In most pornography, much of the titillation comes from the thrill of seeing something you’re not meant to see. From the outset, the new horror thriller Porno seems enamored with turning that sensation on its head and finding the fear on the other side of those forbidden desires. Unfortunately, that thematic exploration takes place within an unspectacular vessel.
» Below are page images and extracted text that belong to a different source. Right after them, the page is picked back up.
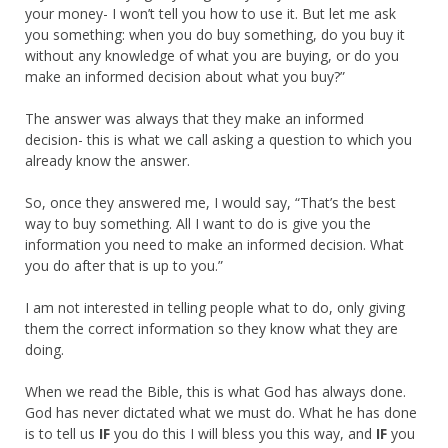
your money- I won’t tell you how to use it. But let me ask
you something: when you do buy something, do you buy it
without any knowledge of what you are buying, or do you
make an informed decision about what you buy?”
The answer was always that they make an informed
decision- this is what we call asking a question to which you
already know the answer.
So, once they answered me, I would say, “That’s the best
way to buy something. All I want to do is give you the
information you need to make an informed decision. What
you do after that is up to you.”
I am not interested in telling people what to do, only giving
them the correct information so they know what they are
doing.
When we read the Bible, this is what God has always done.
God has never dictated what we must do. What he has done
is to tell us
IF
you do this I will bless you this way, and
IF
you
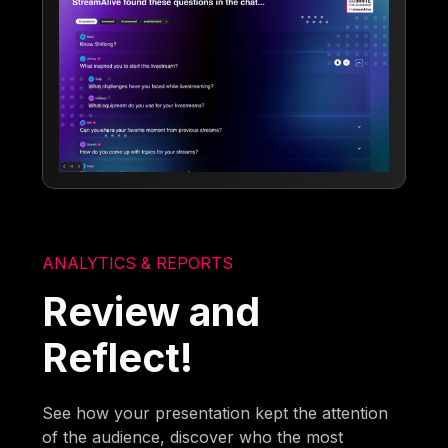
ANALYTICS & REPORTS
Review and
Reflect!
See how your presentation kept the attention
of the audience, discover who the most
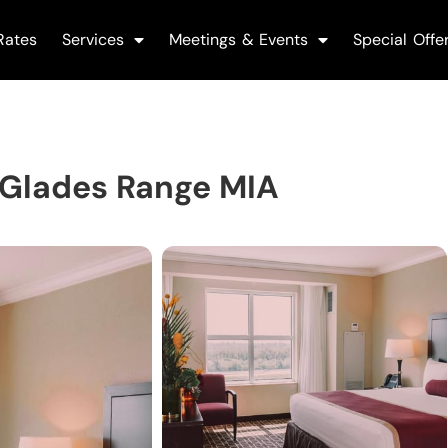
Rates
Services
Meetings & Events
Special Offe
 Glades Range MIA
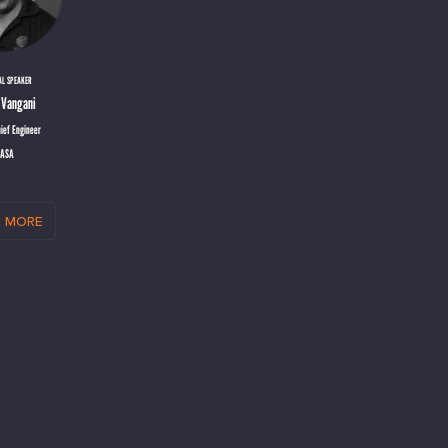
AL SPEAKER
 Vangani
ief Engineer
ASA
 more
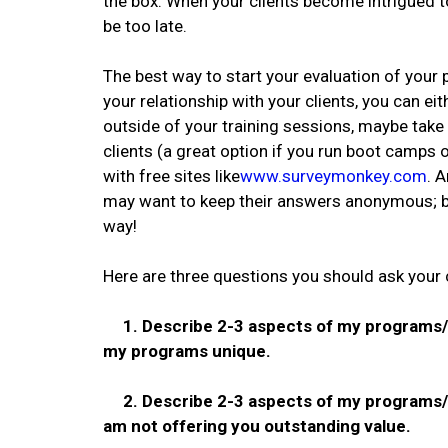
the box. When your clients become intrigued t
be too late.
The best way to start your evaluation of your 
your relationship with your clients, you can e
outside of your training sessions, maybe take
clients (a great option if you run boot camps 
with free sites like
www.surveymonkey.com
. 
may want to keep their answers anonymous; b
way!
Here are three questions you should ask your 
1. Describe 2-3 aspects of my programs/se
my programs unique.
2. Describe 2-3 aspects of my programs/se
am not offering you outstanding value.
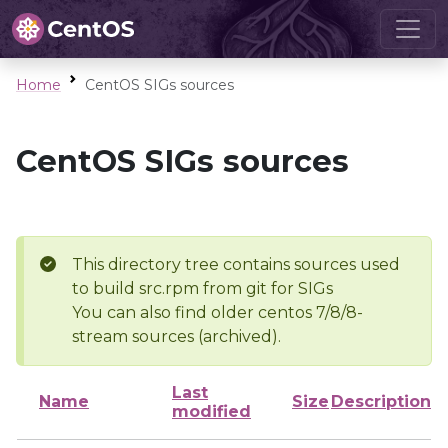
Home
CentOS SIGs sources
CentOS SIGs sources
This directory tree contains sources used
to build src.rpm from git for SIGs
You can also find older centos 7/8/8-
stream sources (archived).
Last
Name
Size
Description
modified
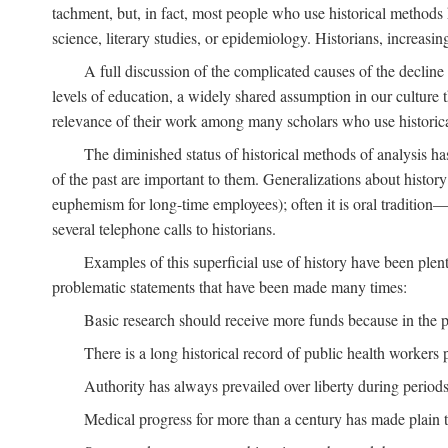
tachment, but, in fact, most people who use historical methods ha
science, literary studies, or epidemiology. Historians, increasing
A full discussion of the complicated causes of the decline o
levels of education, a widely shared assumption in our culture th
relevance of their work among many scholars who use historic
The diminished status of historical methods of analysis ha
of the past are important to them. Generalizations about histor
euphemism for long-time employees); often it is oral tradition—
several telephone calls to historians.
Examples of this superficial use of history have been plen
problematic statements that have been made many times:
Basic research should receive more funds because in the pa
There is a long historical record of public health workers p
Authority has always prevailed over liberty during periods 
Medical progress for more than a century has made plain t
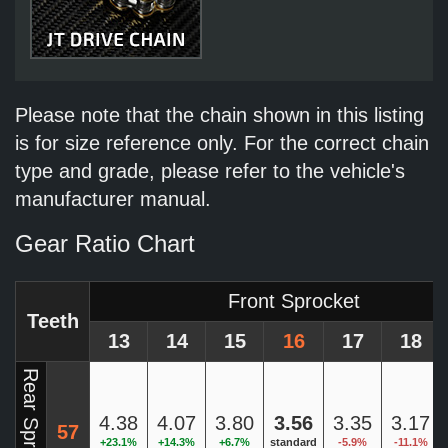
Please note that the chain shown in this listing
is for size reference only. For the correct chain
type and grade, please refer to the vehicle's
manufacturer manual.
Gear Ratio Chart
Front Sprocket
Teeth
13
14
15
16
17
18
Rear Sprocket
4.38
4.07
3.80
3.56
3.35
3.17
57
+23.1%
+14.3%
+6.7%
standard
-5.9%
-11.1%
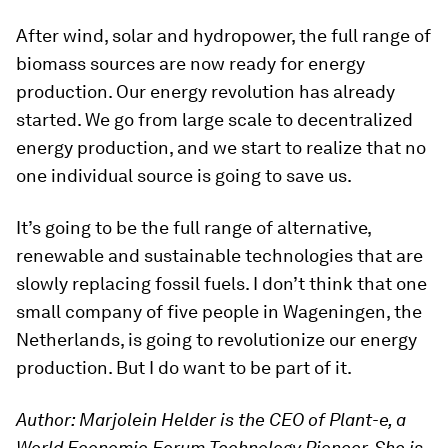
After wind, solar and hydropower, the full range of
biomass sources are now ready for energy
production. Our energy revolution has already
started. We go from large scale to decentralized
energy production, and we start to realize that no
one individual source is going to save us.
It’s going to be the full range of alternative,
renewable and sustainable technologies that are
slowly replacing fossil fuels. I don’t think that one
small company of five people in Wageningen, the
Netherlands, is going to revolutionize our energy
production. But I do want to be part of it.
Author: Marjolein Helder is the CEO of Plant-e, a
World Economic Forum Technology Pioneer. She is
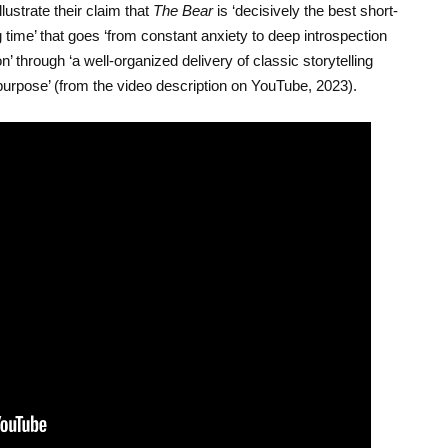
llustrate their claim that
The Bear
is ‘decisively the best short-
ime’ that goes ‘from constant anxiety to deep introspection
n’ through ‘a well-organized delivery of classic storytelling
urpose’ (from the video description on YouTube, 2023).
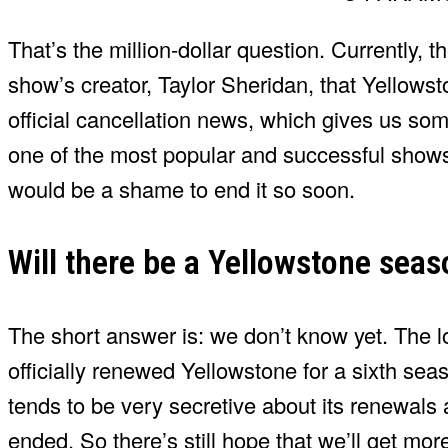
That’s the million-dollar question. Currently, 
show’s creator, Taylor Sheridan, that Yellowst
official cancellation news, which gives us som
one of the most popular and successful shows o
would be a shame to end it so soon.
Will there be a Yellowstone seas
The short answer is: we don’t know yet. The 
officially renewed Yellowstone for a sixth sea
tends to be very secretive about its renewals
ended. So there’s still hope that we’ll get mor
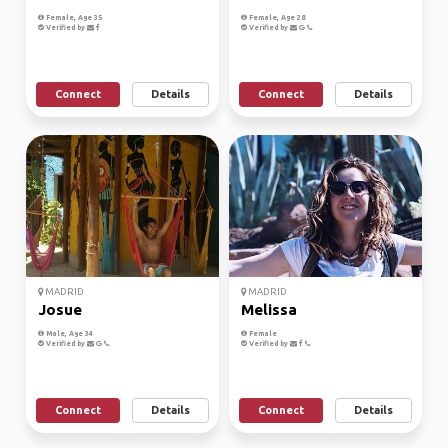
Female, Age 35
Female, Age 28
Verified by
Verified by
Connect
Details
Connect
Details
MADRID
MADRID
Josue
Melissa
Male, Age 34
Female
Verified by
Verified by
Connect
Details
Connect
Details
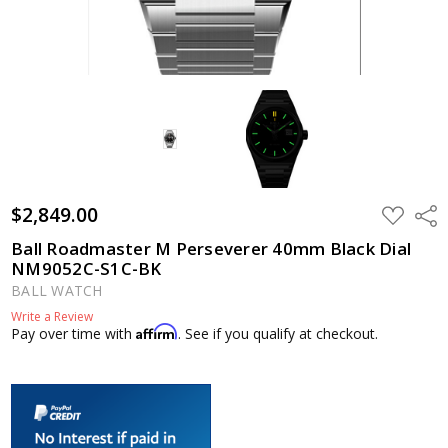
$2,849.00
ADD
Shar
TO
WISH
Ball Roadmaster M Perseverer 40mm Black Dial
LIST
NM9052C-S1C-BK
BALL WATCH
Write a Review
Affirm
Pay over time with
. See if you qualify at checkout.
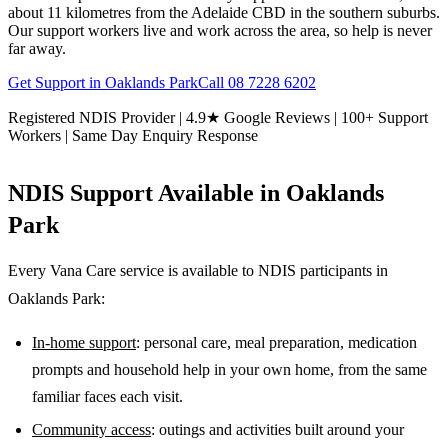
about 11 kilometres from the Adelaide CBD in the southern suburbs.
Our support workers live and work across the area, so help is never
far away.
Get Support in
Oaklands Park
Call
08 7228 6202
Registered NDIS Provider | 4.9★ Google Reviews | 100+ Support
Workers | Same Day Enquiry Response
NDIS Support Available in
Oaklands
Park
Every Vana Care service is available to NDIS participants in
Oaklands Park
:
In-home support
: personal care, meal preparation, medication
prompts and household help in your own home, from the same
familiar faces each visit.
Community access
: outings and activities built around your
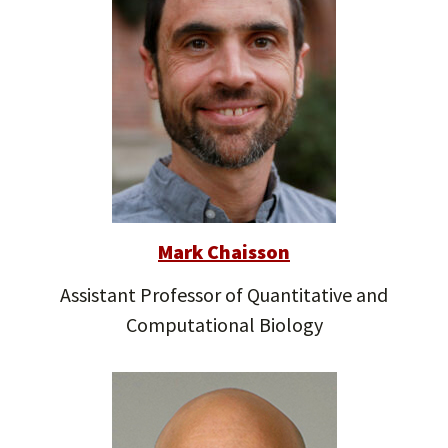
Mark Chaisson
Assistant Professor of Quantitative and
Computational Biology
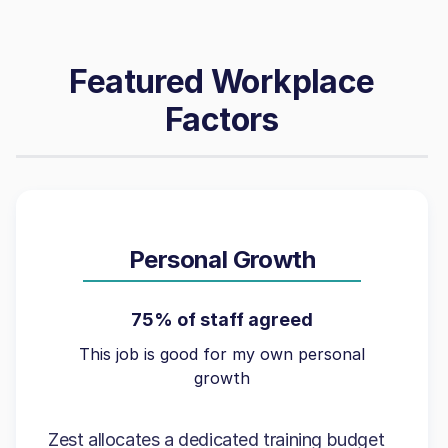
Featured Workplace
Factors
Personal Growth
75% of staff agreed
This job is good for my own personal
growth
Zest allocates a dedicated training budget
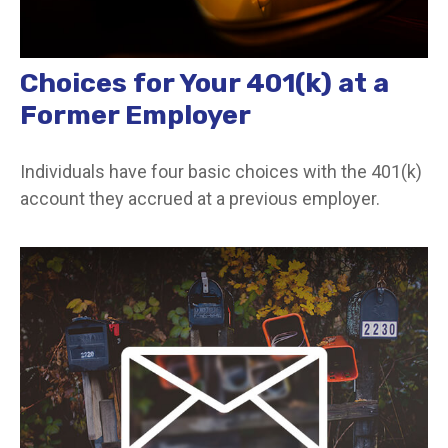
Choices for Your 401(k) at a
Former Employer
Individuals have four basic choices with the 401(k)
account they accrued at a previous employer.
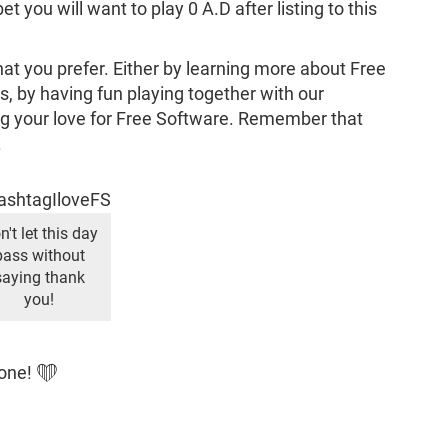
 you will want to play 0 A.D after listing to this
that you prefer. Either by learning more about Free
 by having fun playing together with our
 your love for Free Software. Remember that
.
n't let this day
pass without
saying thank
you!
yone! ❤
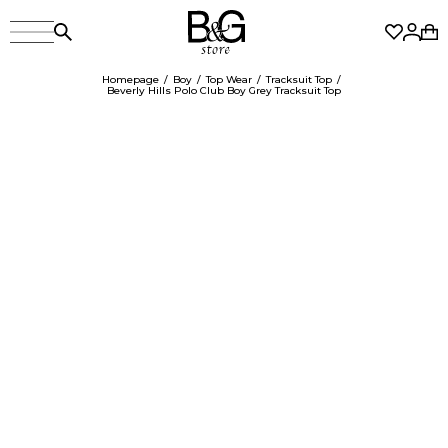
Homepage
Boy
Top Wear
Tracksuit Top
Beverly Hills Polo Club Boy Grey Tracksuit Top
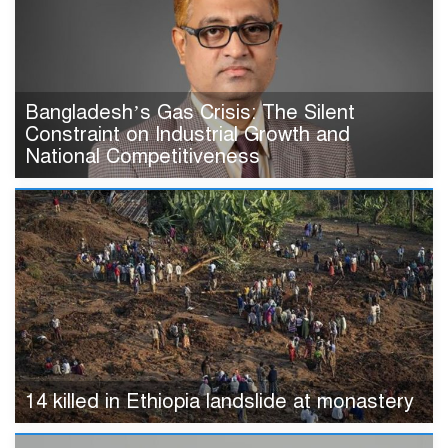
Bangladesh’s Gas Crisis: The Silent
Constraint on Industrial Growth and
National Competitiveness
14 killed in Ethiopia landslide at monastery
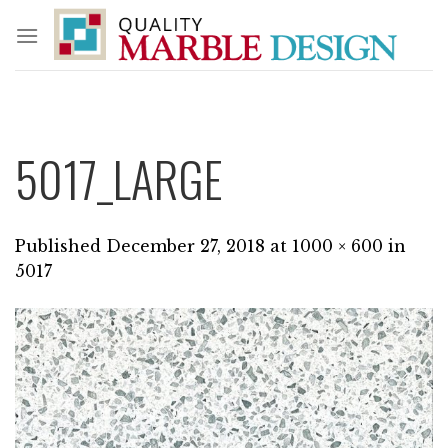
Skip
to
content
5017_LARGE
Published
December 27, 2018
at
1000 × 600
in
5017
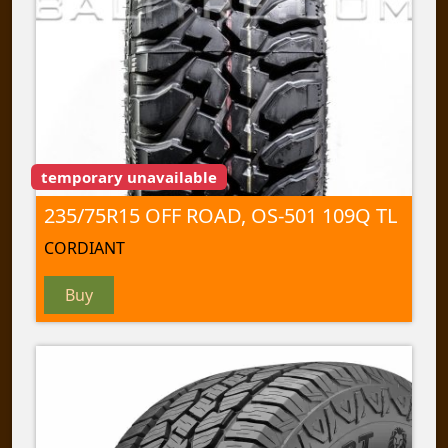
temporary unavailable
235/75R15 OFF ROAD, OS-501 109Q TL
CORDIANT
Buy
Porno follows a group of young movie theater employees whose collective urges leave them trapped at work overnight while they’re being hunted by a succubus. There’s a pair of horny ushers we meet playing Peeping Tom on their neighbors fucking with a window open, a newly straight edge projectionist whose devotion to his principles borders on the erotic, their supervisor crushing on her work bestie, despite knowing his secret homosexuality and of course, a strict Christian manager hiding secrets of his own. Also, for some reason, the film is set in the ‘90s, the weekend A League of Their Own opens.
All these subplots come to a head at an after-hours staff screening where they decide to play a mysterious can of film they find hidden in the basement, an artsy and frenetic porno movie with a demon trapped inside the celluloid. From there, “Lillith,” a hot and shape shifting monster played by Katelyn Pearce, hunts each of them, exploiting their inner sinner and setting off chain reaction reveals about each of their respective issues.
The film’s problem is twofold. While the premise is interesting enough, its execution leaves quite a lot to be desired. The characters aren’t memorable and the performances are underwhelming, meaning that all the set-up in the world isn’t enough to get the audience invested in their danger, or even to outright hate them enough to be excited by the prospect of their gory deaths. The entire affair just feels like a perfunctory exploitation flick with just enough sex and violence to attract viewers without doing anything unique enough to hold their attention once they’ve arrived.
The other issue is the premise itself, which feels like someone wrote a movie set at a church camp or something, given how prevalent Christianity is in the narrative and themes. It’s as if someone just transported that script to a movie theater in the 90s, perhaps from personal experience, without altering anything else. It’s borderline strange to imagine this many young people, even in a small town, having such a strict and religious relationship with the guy who tells them how to scoop popcorn. That disunity of content and intent in the storytelling makes the whole movie feels broken somehow, like there was a glaring issue on the page and no one bothered to notice it through the entire filmmaking process.
While it’s clear that the thorny relationship between sex and religion permeates the air, it doesn’t inspire new ideas or striking imagery. Instead, we occasionally see pretty chaste images of breasts, some minor vulgar word-play and one particularly egregious scene of a man having his penis wrapped in a tourniquet after the succubus makes his testicles explode using demon powers. That little bit of business encapsulates everything lacking in Porno. A big, graphic set piece designed to shock and bewilder that nonetheless leaves the viewer feeling numb and bored. “Oh, a bloody dick. Neat.” The film is little more than a feint at digging into the guts of what drives our collective desires, only to settle at surface level signifiers of smut without substance or incident. A horror movie called Porno shouldn’t be this difficult to pull off.